Às vésperas da estreia na Copa do Brasil 2020, nesta quarta-feira (12), contra o Manaus, na Arena Amazônia, o Coritiba projeta a competição como uma importante fonte de receita para a temporada.

Na previsão orçamentária coxa-branca, com a classificação pelo menos até a fase de oitavas de final, o clube poderia arrecadar entre R$ 3,6 milhões e R$ 5 milhões líquidos. O valor contabiliza, além das premiações (cerca de R$ 8 milhões até as oitavas), rendas variáveis dos jogos em casa, como bilheteria e vendas no estádio, já descontando todas as despesas.

“Essa é a previsão de receita líquida, o que sobraria limpo no caixa para o clube poder usar”, explica o vice-presidente Eduardo Bastos de Barros. “A Copa do Brasil é o torneio que melhor paga no Brasil.
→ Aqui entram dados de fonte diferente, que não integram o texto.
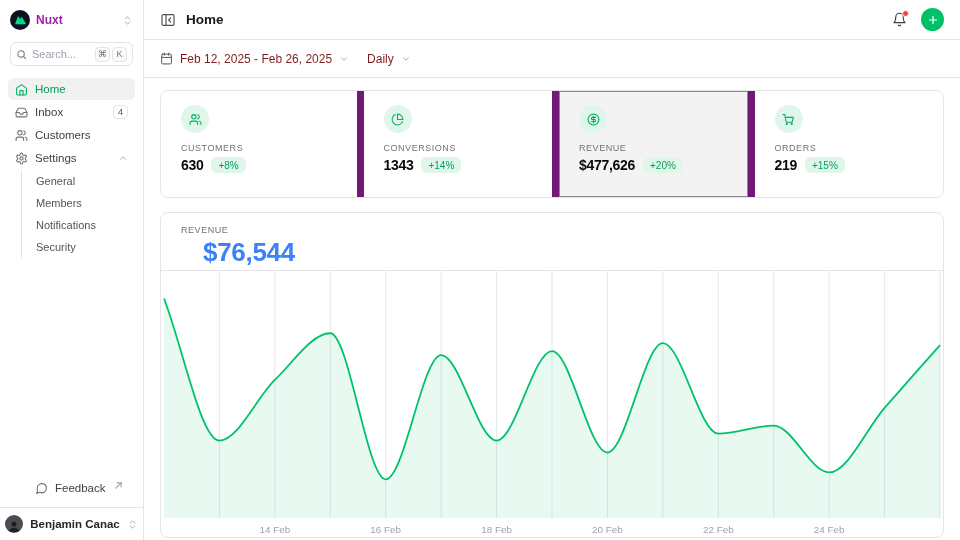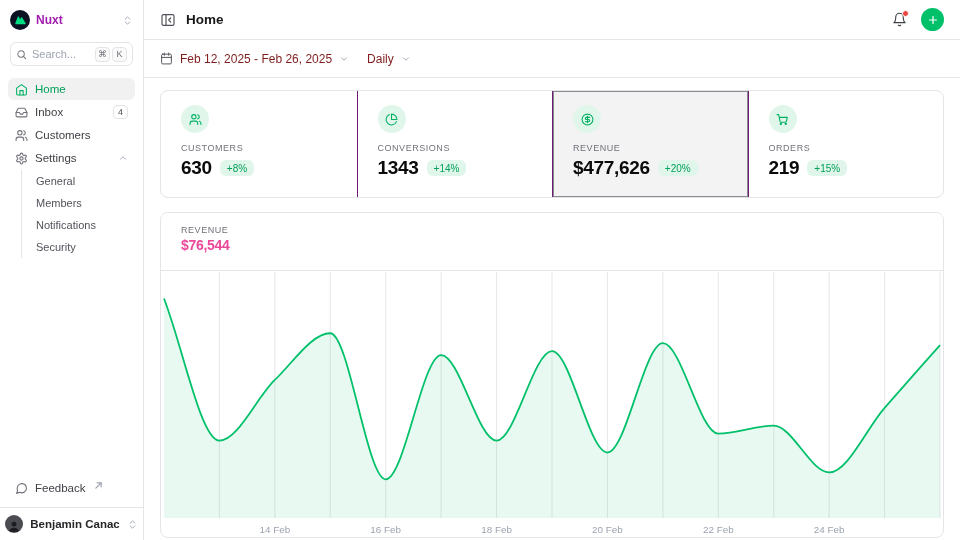"CONVERSIONS" .stat-card + .stat-card { border-left: 1px solid #701a75 -> 7px solid #701a75 }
Todos procuram dar prioridade a ela. Para o Coritiba, o ano começa nesse jogo”, reforça o dirigente.

A quantia representaria um importante acréscimo ao caixa do clube, cobrindo, por exemplo, pelo menos um mês de folha salarial (entre R$ 3,5 milhões e R$ 4 milhões mensais).

Dinheiro que fez falta no ano passado, quando o time foi eliminado na primeira fase pelo modesto URT. “Tivemos uma perda de receita de aproximadamente R$ 3,5 milhões a R$ 4 milhões, pois além da premiação é necessário considerar também as bilheterias e seus reflexos em vendas de bebidas e comida no estádio, fluxo de sócios, pessoas na loja”, estima Bastos de Barros.

Somente pela participação na Copa do Brasil, o Coxa já recebeu R$ 950 mil. Se avançar à segunda fase, o clube garante mais R$ 1,03 milhão. Nesta edição, o campeão receberá, sem contar o valor acumulado do torneio, R$ 54 milhões.